Der Radweg entlang des Finowkanals bietet für jeden etwas

Naturschönheit, Paddelspaß und Lost Places

Immerhin ist er ein Rekordhalter: der Finowkanal, Deutschlands älteste künstliche Wasserstraße, erbaut in Handarbeit (!) von 1605 bis 1620. Er ist 32 Kilometer lang, und im Gegensatz zum parallel verlaufenden Oder-Havel-Kanal wesentlich romantischer, da nicht so schnurgerade.

Genau wie der Oder-Havel-Kanal verbindet der Finowkanal Oder und Havel und war für die Schifffahrt einst extrem wichtig.
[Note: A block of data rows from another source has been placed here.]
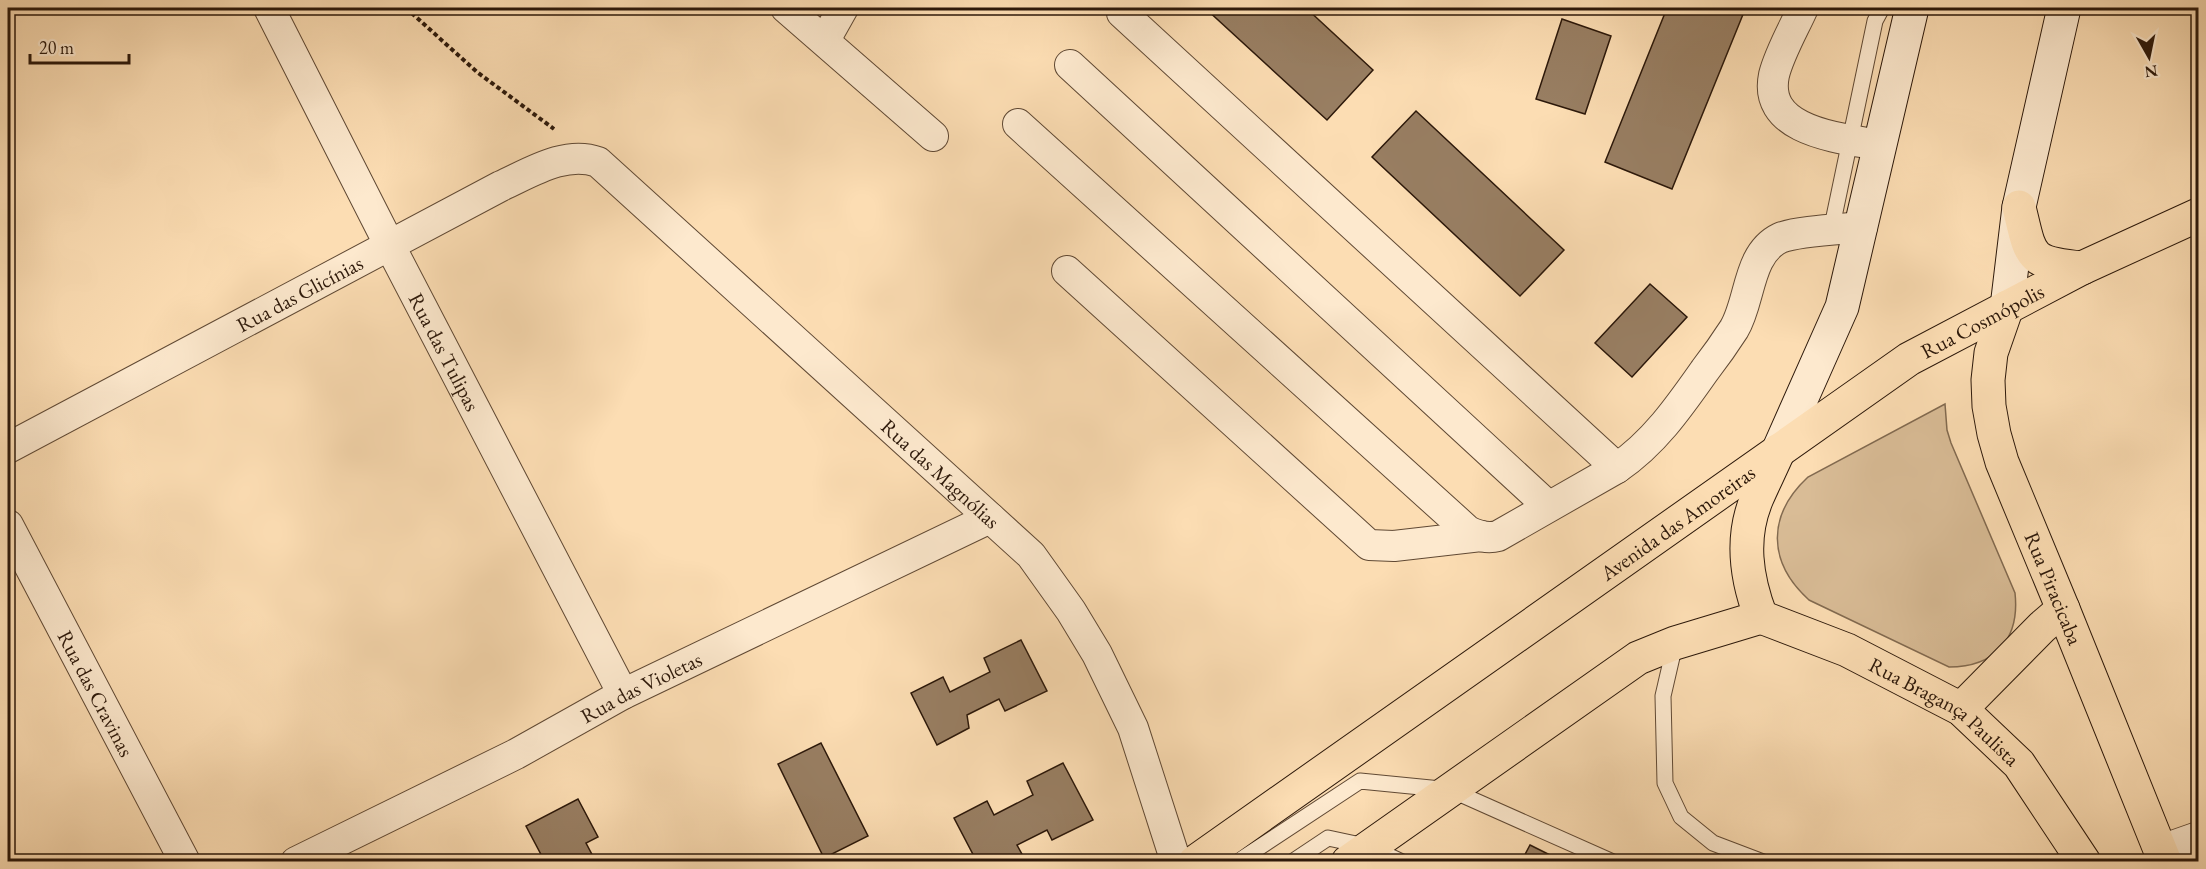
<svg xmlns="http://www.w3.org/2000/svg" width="2206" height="869" font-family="'EB Garamond',serif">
	<rect width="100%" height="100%" fill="#fcddb3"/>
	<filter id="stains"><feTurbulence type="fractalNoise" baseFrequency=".00333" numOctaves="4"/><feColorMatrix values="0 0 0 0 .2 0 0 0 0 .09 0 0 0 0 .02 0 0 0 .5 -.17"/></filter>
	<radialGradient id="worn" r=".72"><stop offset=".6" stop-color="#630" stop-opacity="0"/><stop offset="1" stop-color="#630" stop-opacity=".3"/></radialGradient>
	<path fill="#d9bc96" stroke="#826a50" stroke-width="1.5" d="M1945,404L1947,430L1951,443L2015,593C2020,639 1995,667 1949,667L1809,600C1767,562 1767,515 1808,477Z"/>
	<g fill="#987e62" stroke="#2c180a" stroke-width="1.5">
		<polygon points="1205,8 1306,8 1373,70 1327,120"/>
		<polygon points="1667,8 1733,8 1744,12 1672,189 1605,162"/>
		<polygon points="1562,19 1611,36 1585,114 1536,99"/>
		<polygon points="1416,111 1564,250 1520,296 1372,157"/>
		<polygon points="1650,284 1687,317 1632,377 1595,343"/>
		<polygon points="1021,640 1047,691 1005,711 999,699 967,715 969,728 937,745 911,693 943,677 950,692 990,672 984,658"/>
		<polygon points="821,743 868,836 824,858 778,764"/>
		<polygon points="1063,763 1093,820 1052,840 1047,830 1017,845 1023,856 1013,862 977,862 954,818 987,801 994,815 1033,795 1027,781"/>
		<polygon points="578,799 598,837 586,843 596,862 562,862 561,858 555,862 545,862 526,826"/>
		<polygon points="1530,845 1564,862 1521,862"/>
	</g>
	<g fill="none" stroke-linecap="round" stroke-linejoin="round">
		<g stroke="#604934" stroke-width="17">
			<g id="lane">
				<polyline points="1831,231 1875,21 1882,8"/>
				<polyline points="1675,644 1663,696 1665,783 1681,817 1713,843 1763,862"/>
				<polyline points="1237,862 1360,781 1451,790 1613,862"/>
				<polyline points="1292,862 1328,838 1370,847 1402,862"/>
				<polyline points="2196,862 2198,860"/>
			</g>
		</g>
		<g stroke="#604934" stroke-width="32">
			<g id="street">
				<path id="s1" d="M269,8L390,246L623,694"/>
				<polyline points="786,8 933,136"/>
				<path d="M1803,8C1794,28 1779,54 1774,75C1762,132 1841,138 1879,145"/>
				<polyline points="1122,13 1617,468"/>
				<polyline points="825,40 843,8"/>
				<polyline points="1070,65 1548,506"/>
				<path d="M1018,124L1468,531C1478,536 1487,539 1498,536L1617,468C1654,443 1679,407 1705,370C1715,357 1725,343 1734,329C1751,301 1747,254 1780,238C1796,231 1843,229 1862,227"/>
				<polyline points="1067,271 1369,545 1394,546 1481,536"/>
				<path id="s2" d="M8,448L501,186C530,173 565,150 598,162L1031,555L1071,611L1097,654L1133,728L1176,862"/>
				<path id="s3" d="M8,525L185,862"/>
				<polyline points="2161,850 2198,837"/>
				<path id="s4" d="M296,862L516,754L623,694L990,518"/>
			</g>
		</g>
		<g stroke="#2c180a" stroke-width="35">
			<g id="secondary">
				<polyline points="2007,307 2019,207 2064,8"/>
				<polyline points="1779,449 1842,307 1912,8"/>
			</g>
		</g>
		<g stroke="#2c180a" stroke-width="35">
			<g id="primary">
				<path d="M2019,207C2031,257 2028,263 2082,268"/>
				<path id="s5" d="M2007,307L1991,353L1988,380L1989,406L1994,434L2002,462L2063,609L2165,862"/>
				<path id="s6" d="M1761,617L1847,650L1961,709L2019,764L2084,862"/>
				<path d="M1761,617C1746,578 1740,538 1757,498C1764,482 1772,466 1779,450"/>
				<polyline points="1961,709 2042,627 2063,609"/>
				<path id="s7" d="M1195,862L1909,359L2082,268L2198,215"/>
				<polyline points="1348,862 1638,658 1675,643 1761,617"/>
			</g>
		</g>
		<polyline stroke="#2c180a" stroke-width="4" stroke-dasharray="4.5 3" stroke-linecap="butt" points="406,8 477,72 554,129"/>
		<use href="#lane" stroke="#fde9ce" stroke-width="15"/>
		<use href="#street" stroke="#fde9ce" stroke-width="30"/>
		<use href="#secondary" stroke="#fde9ce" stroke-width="33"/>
		<use href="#primary" stroke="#fcddb3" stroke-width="33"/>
	</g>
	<g text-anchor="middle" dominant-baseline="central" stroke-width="4.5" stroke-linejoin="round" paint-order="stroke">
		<g font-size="21" fill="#2c180a" stroke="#fde9ce">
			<text stroke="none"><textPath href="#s2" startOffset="330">Rua das Glicínias</textPath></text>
			<text stroke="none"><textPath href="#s7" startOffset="956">Rua Cosmópolis</textPath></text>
			<text stroke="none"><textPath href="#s1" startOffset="386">Rua das Tulipas</textPath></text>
			<text stroke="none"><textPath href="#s2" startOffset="1124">Rua das Magnólias</textPath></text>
			<text stroke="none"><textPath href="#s7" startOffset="590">Avenida das Amoreiras</textPath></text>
			<text stroke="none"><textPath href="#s5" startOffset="296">Rua Piracicaba</textPath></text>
			<text stroke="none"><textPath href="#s4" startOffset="387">Rua das Violetas</textPath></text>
			<text stroke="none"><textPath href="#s3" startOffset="190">Rua das Cravinas</textPath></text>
			<text stroke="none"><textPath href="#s6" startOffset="208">Rua Bragança Paulista</textPath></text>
		</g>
	</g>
	<rect width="2206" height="869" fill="none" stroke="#fcddb3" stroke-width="30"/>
	<rect x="9" y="9" width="2188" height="851" fill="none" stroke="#2c180a" stroke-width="3"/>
	<rect x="15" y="15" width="2176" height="839" fill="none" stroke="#2c180a" stroke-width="1.5"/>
	<g transform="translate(2149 57) rotate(171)" stroke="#fde9ce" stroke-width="4.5" paint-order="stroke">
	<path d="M0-4.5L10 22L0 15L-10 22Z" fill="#2c180a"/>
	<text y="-9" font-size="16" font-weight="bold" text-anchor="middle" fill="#2c180a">N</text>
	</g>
	<path d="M30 54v9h99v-9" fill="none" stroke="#2c180a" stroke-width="3"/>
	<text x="39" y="54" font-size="18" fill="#2c180a" stroke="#fde9ce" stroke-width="4.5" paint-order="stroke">20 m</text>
	<rect width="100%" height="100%" filter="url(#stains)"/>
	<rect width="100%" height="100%" fill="url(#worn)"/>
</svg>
Er verfügt über 12 handbetriebene Schleusen; und bis vor kurzem konnte man waschechte, festangestellte Schleusenwärter dabei beobachten, wie sie diese bedienenten. Jetzt werden die Schleusen modernisiert und auf Automatikbetrieb umgestellt.

Blick auf den idyllischen Finowkanal
Blick auf den idyllischen Finowkanal

 

Links und rechts des Finowkanals, vor allem in Eberswalde und Finow, siedelte sich Industrie an – so viel, dass die Gegend bald den Beinamen „Märkisches Wuppertal“ erhielt.

Die imposanten Ruinen der Eisenspalterei, des Messingwerkes, des Walzwerkes, der Papierfabrik und dem Kraftwerk Heegermühle säumen den Finowkanal und zeugen von der Industriegeschichte. Anfang des 20. Jahrhunderts wurde der Finowkanal zu klein für den starken Schiffsverkehr, deswegen ließ Kaiser Wilhelm II parallel zum Finowkanal den Oder-Havel-Kanal bauen, den er damals in Hohenzollernkanal taufte.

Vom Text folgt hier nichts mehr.